Selma
Failure to indict white police in the killing of unarmed black men in Ferguson, Missouri, and Staten Island has nothing and everything to do with Selma, Ava DuVernay’s provocative probe into Martin Luther King Jr.’s landmark 1965 voting-rights march from Selma, Alabama, to the state capitol in Montgomery. The sad fact is that racial injustice is timelier than ever. Righteous fury is in the air. And that fervor to stand up and be counted is all over Selma.
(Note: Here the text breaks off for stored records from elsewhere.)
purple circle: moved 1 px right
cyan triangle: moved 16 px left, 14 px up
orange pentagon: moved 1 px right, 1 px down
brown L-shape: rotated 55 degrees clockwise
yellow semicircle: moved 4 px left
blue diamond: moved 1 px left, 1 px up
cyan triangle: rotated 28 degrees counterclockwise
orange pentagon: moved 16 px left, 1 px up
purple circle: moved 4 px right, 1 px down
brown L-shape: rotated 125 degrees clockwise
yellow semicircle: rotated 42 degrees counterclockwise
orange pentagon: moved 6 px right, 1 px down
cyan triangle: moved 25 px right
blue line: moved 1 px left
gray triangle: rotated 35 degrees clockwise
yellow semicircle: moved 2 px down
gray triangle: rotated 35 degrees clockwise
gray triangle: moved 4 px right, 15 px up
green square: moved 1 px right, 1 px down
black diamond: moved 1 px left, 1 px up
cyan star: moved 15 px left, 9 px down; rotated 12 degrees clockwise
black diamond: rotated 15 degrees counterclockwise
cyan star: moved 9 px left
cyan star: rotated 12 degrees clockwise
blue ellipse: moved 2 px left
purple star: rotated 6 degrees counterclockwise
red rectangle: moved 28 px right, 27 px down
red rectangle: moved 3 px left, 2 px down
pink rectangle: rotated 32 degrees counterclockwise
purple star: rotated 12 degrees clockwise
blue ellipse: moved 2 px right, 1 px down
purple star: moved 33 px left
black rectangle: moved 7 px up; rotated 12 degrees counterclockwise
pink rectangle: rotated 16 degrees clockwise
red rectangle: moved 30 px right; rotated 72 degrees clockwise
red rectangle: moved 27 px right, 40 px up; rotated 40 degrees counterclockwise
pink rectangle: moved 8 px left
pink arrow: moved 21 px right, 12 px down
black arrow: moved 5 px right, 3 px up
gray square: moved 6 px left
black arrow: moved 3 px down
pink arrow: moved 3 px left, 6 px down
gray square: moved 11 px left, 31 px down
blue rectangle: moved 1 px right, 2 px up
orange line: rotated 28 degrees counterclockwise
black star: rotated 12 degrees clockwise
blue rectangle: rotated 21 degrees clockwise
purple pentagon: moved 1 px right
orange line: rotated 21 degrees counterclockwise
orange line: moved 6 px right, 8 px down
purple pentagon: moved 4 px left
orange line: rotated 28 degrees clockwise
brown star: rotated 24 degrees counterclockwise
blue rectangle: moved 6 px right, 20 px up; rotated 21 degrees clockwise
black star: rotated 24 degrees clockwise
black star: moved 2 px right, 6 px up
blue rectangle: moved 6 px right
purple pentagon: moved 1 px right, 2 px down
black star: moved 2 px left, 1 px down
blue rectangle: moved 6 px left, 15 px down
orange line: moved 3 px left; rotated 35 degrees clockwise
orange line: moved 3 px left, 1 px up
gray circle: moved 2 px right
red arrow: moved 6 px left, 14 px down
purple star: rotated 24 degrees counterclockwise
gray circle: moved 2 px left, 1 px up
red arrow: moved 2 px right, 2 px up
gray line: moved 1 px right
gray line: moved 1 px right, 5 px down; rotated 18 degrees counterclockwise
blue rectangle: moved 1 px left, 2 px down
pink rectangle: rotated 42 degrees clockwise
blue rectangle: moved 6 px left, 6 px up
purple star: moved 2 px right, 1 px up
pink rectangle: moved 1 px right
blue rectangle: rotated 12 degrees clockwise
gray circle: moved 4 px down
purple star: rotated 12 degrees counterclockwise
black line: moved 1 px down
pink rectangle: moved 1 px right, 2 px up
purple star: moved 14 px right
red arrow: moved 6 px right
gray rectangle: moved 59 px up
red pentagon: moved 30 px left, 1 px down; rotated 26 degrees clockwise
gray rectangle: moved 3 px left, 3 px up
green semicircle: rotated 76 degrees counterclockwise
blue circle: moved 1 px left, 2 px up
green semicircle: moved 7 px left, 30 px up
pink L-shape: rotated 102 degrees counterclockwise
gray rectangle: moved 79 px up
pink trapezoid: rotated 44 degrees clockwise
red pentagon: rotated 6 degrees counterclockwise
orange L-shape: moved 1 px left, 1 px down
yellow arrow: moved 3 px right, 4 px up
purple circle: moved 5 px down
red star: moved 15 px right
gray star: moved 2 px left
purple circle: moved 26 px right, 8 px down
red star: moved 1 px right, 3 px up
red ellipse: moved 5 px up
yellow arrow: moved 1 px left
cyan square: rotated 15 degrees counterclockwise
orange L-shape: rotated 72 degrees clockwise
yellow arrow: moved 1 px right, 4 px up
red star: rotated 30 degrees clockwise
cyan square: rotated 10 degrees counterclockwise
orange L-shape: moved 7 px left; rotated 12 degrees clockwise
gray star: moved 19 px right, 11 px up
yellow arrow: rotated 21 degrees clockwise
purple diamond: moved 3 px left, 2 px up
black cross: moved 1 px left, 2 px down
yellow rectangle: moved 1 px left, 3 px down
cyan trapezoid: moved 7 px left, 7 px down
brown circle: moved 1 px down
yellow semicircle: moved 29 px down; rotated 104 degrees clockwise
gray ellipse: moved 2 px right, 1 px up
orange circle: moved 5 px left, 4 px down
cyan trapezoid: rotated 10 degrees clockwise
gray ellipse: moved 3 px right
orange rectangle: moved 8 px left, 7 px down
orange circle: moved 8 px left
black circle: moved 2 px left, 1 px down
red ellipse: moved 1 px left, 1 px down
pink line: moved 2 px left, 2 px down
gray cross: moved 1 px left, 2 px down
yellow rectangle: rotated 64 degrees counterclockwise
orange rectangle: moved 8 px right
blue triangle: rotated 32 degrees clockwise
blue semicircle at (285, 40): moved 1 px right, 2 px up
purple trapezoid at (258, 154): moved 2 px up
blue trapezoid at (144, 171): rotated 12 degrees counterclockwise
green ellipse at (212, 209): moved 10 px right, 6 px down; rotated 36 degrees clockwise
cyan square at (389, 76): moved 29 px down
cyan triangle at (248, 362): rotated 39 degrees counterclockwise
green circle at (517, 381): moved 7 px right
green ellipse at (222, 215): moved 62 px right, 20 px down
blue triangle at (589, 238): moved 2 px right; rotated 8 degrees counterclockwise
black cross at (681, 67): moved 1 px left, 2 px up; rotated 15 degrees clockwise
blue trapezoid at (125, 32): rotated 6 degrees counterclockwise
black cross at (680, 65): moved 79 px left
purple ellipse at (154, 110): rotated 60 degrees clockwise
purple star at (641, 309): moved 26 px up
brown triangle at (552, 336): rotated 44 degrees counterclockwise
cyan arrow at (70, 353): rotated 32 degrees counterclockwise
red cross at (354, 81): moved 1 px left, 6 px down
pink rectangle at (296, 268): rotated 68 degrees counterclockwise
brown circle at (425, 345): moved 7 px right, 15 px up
Which is all to the good. DuVernay, working from a terrific, tightly focused script by Paul Webb, blows the dust off history to find its beating heart. Look at the situation facing King, played magnificently by British actor David Oyelowo: Black voters in the South are being intimidated, beaten and disenfranchised. Alabama Gov. George Wallace (Tim Roth) likes it the Jim Crow way. In the White House, Lyndon Johnson (Tom Wilkinson) hems and haws. King had to take action. He thought a nonviolent march in Selma, where bigotry was on full boil, would create a media firestorm and force the president’s hand.
King was right. But at considerable cost. Within the civil rights movement, the Student Nonviolent Coordinating Committee resented his intrusion. King expected push-back from proponents of violent action. But in a meeting between Malcolm X (a splendid Nigel Thatch) and King’s wife, Coretta (Carmen Ejogo), a more surprising strategy emerges. Political gamesmanship is at play, and DuVernay shows how every hand gets dirty.
There are no halos in DuVernay’s film, and that extends to King. Selma isn’t a biopic – it celebrates community action – but in seeing King through the prism of one crucial event, the film offers a rousing portrait of a born preacher not without sin. Oyelowo’s stirring, soulful performance deserves superlatives. His delivery of King’s speeches, especially “How Long, Not Long,” rings with emotion. But it’s in quiet moments of humor, heartbreak and stabbing self-doubt that we see a man in full. King and his wife discuss his infidelities with a wrenching honesty that cuts deep. Ejogo’s work is also ardent and award-caliber. It’s ironic that Ejogo and Oyelowo are British, as are Wilkinson and Roth, but why grouse when acting is this artful?
On March 7th, “Bloody Sunday,” black and white marchers are forced to turn back on the Edmund Pettus Bridge in the face of police billy clubs. Later, a judge forces a truce and the march proceeds. DuVernay and the gifted cinematographer Bradford Young, shooting in Alabama, achieve visceral wonders as we watch history forged in flesh and blood.
A word here about the real women behind the Selma march. Oprah Winfrey, one of the film’s producers, is deeply moving as Annie Lee Cooper, a nurse who decked a white sheriff for denying her right to vote. Lorraine Toussaint excels as Amelia Boynton, who is brutally pummeled on the march, and so does Tessa Thompson as Diane Nash, an unsung hero of the movement.
Still, the woman of these two blistering hours is DuVernay, 42, a former publicist for the likes of Steven Spielberg and Clint Eastwood. Her second feature, 2012’s Middle of Nowhere, made her the first African-American woman to win the Sundance award for directing. In Selma, DuVernay’s talent is in full blaze. The sprawl of an event that led to the passage of the Voting Rights Bill in August 1965 is uncontainable, especially in one film. But nothing is going to stop DuVernay. In “Glory,” a song by Common and John Legend that ends the film, we hear the lyric “That’s why we walk through Ferguson with our hands up. . . ./They say, ‘Stay down,’ and we stand up.” DuVernay’s momentous film is a testament to those words. The struggle continues.